Rep. Peter Roskam is now chairman of the Ways and Means subcommittee whose jurisdiction includes oversight of the Internal Revenue Service, and hence of Lois Lerner’s legacy. He knows how interesting her career was before she, as head of the IRS exempt-organizations division, directed the suppression of conservative advocacy groups by delaying and denying them the tax-exempt status that was swiftly given to comparable liberal groups.
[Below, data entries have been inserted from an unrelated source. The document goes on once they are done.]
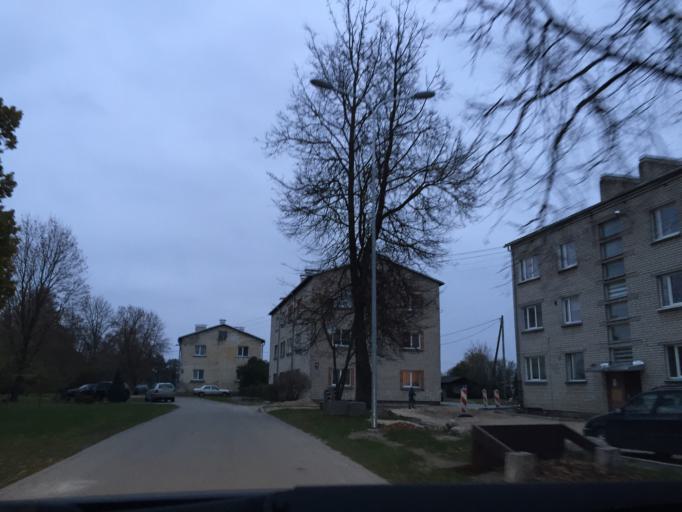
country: LV
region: Olaine
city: Olaine
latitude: 56.8017
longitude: 23.9858
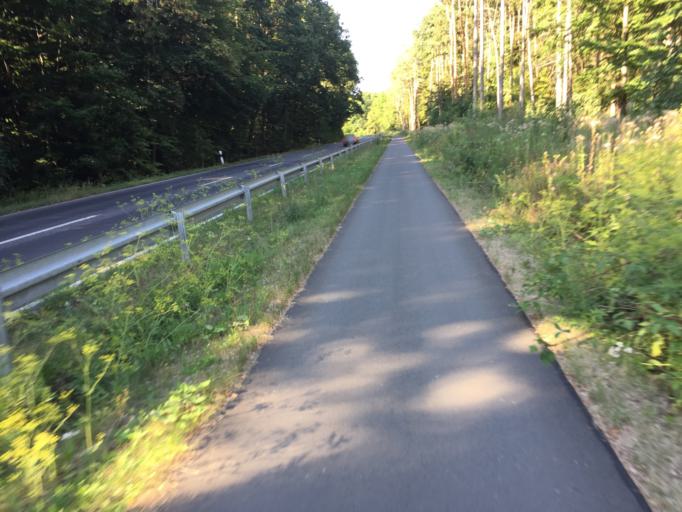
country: DE
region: Hesse
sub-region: Regierungsbezirk Giessen
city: Giessen
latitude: 50.5530
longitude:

In 2013, Roskam, in a televised committee hearing, told the story of Al Salvi, who in 1996 was the Republican’s Senate candidate against then congressman, now senator, Dick Durbin. Democrats filed charges with the Federal Election Commission against Salvi’s campaign, charges that threatened to dominate the campaign’s final weeks. Salvi telephoned the head of the FEC’s Enforcement Division, who he says told him: “Promise me you will never run for office again, and we’ll drop this case.” So said Lois Lerner. After Salvi lost, FBI agents visited his elderly mother, demanding to know, concerning her $2,000 contribution to her son’s campaign, where she got “that kind of money.” When a federal court held that the charges against Salvi were spurious, the FEC’s losing lawyer was Lois Lerner.
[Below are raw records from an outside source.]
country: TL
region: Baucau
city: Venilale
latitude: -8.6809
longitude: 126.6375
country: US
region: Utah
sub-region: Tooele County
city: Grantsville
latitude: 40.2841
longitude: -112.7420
Roskam’s telling of Salvi’s story elicited no denial from Lerner. Neither did the retelling of it in this column (June 13, 2013). No wonder: The story had not been deemed newsworthy by the three broadcast networks’ evening news programs, by The New York Times, or The Washington Post. With most of the media uninterested in the use of government institutions to handicap conservatives, stonewalling would work.
It still is working through dilatory and incomplete responses to subpoenas, and unresponsive answers to congressional questions. Lerner’s name now has an indelible Nixonian stain, but there probably will be no prosecution. If the administration’s stonewalling continues as the statute of limitations’ clock ticks, Roskam says, “She will get away with it.”